Triggers matter too. Positional vertigo is reliably provoked by specific head movements. Vestibular migraines are associated with migraine headaches, light sensitivity, or a personal or family history of migraines. Seizure-related dizziness tends to strike without a clear physical trigger, though sleep deprivation, stress, or flashing lights may lower the threshold in some people.

How Vestibular Epilepsy Is Diagnosed

Diagnosing seizure-related dizziness requires ruling out the more common causes first. A normal brain MRI is typically part of the workup, since structural problems like tumors or strokes can cause both seizures and dizziness independently.

The key diagnostic tool is an electroencephalogram (EEG), which records the brain’s electrical activity.
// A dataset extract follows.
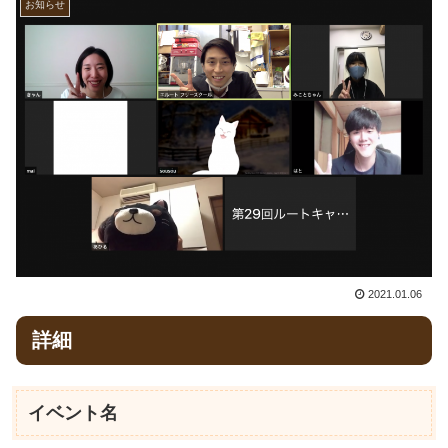
お知らせ
2021.01.06
詳細
イベント名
Doctors look for epileptic discharges, brief bursts of abnormal electrical patterns, especially during waking and sleep recordings. In a systematic review of patients with epileptic vertigo and dizziness, localized EEG abnormalities were found most frequently in the temporal region. Because some of these abnormalities only appear during sleep, a standard 20-minute EEG done while you’re awake may miss them entirely. Longer recordings, or ones that capture both waking and sleeping states, improve the chances of catching the abnormal activity.
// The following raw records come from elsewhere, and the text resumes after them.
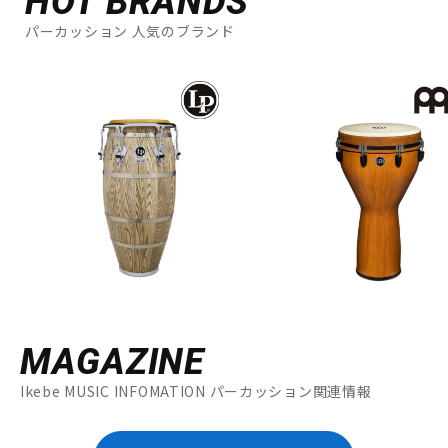
HOT BRANDS
パーカッション 人気のブランド
MAGAZINE
Ikebe MUSIC INFOMATION パーカッション関連情報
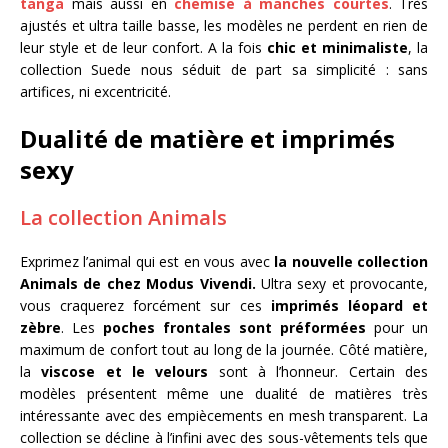
tanga
mais aussi en
chemise à manches courtes
. Très
ajustés et ultra taille basse, les modèles ne perdent en rien de
leur style et de leur confort. A la fois
chic et minimaliste
, la
collection Suede nous séduit de part sa simplicité : sans
artifices, ni excentricité.
Dualité de matière et imprimés
sexy
La collection Animals
Exprimez l’animal qui est en vous avec
la nouvelle collection
Animals de chez Modus Vivendi.
Ultra sexy et provocante,
vous craquerez forcément sur ces
imprimés léopard et
zèbre
. Les
poches frontales sont préformées
pour un
maximum de confort tout au long de la journée. Côté matière,
la
viscose et le velours
sont à l’honneur. Certain des
modèles présentent même une dualité de matières très
intéressante avec des empiècements en mesh transparent. La
collection se décline à l’infini avec des sous-vêtements tels que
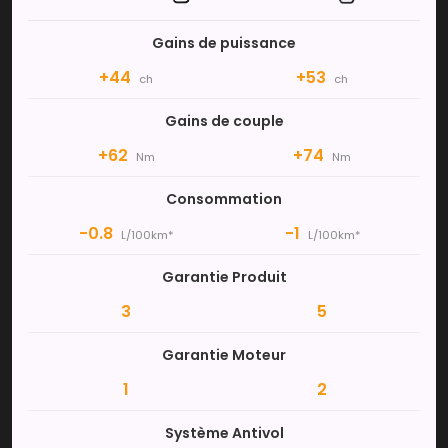
Gains de puissance
+44
+53
ch
ch
Gains de couple
+62
+74
Nm
Nm
Consommation
-0.8
-1
L/100km*
L/100km*
Garantie Produit
3
5
Garantie Moteur
1
2
Système Antivol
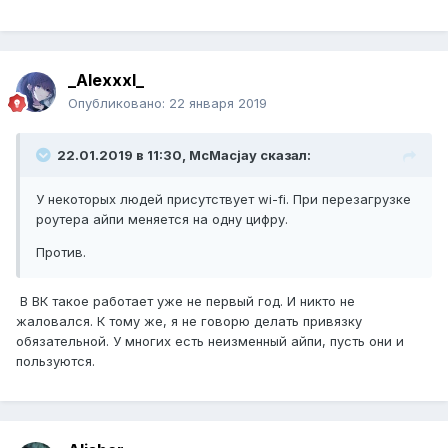
_Alexxxl_
Опубликовано:
22 января 2019
22.01.2019 в 11:30, McMacjay сказал:
У некоторых людей присутствует wi-fi. При перезагрузке
роутера айпи меняется на одну цифру.
Против.
В ВК такое работает уже не первый год. И никто не
жаловался. К тому же, я не говорю делать привязку
обязательной. У многих есть неизменный айпи, пусть они и
пользуются.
Proposed diagnostic criteria for vestibular epilepsy focus on three elements: recurrent episodes of vertigo or dizziness, no structural brain abnormalities on MRI, and epileptic patterns on EEG. Interestingly, these criteria overlap significantly with a condition called vestibular paroxysmia, which is thought to involve nerve compression near the brainstem. Some researchers have suggested these may actually be the same condition, which highlights how much remains to be sorted out in this diagnostic space.

What to Watch For

Most dizziness is not caused by seizures. The vast majority of dizzy spells stem from benign positional vertigo, dehydration, low blood pressure, anxiety, or vestibular migraines. However, certain patterns should prompt a closer look at seizure activity as a possible explanation:

  • Very short episodes (seconds, not minutes or hours) that repeat over weeks or months
  • Dizziness paired with brief confusion, memory gaps, or episodes where others say you seemed unresponsive
  • Accompanying sensory changes like strange sounds, visual distortions, tingling, or a rising feeling in your stomach
  • No connection to head position, no migraine features, and no improvement with standard vertigo treatments
  • Episodes that sometimes progress to staring spells, involuntary movements, or loss of consciousness

If your dizziness fits this profile, an EEG is a reasonable next step, particularly one that includes a sleep recording. In children, vestibular epilepsy can be especially tricky to identify because kids may not articulate dizziness well, instead reporting stomachaches, clumsiness, or simply refusing activities that provoke symptoms. A careful history of episode duration, possible triggers, and any loss of consciousness helps clinicians sort through the possibilities.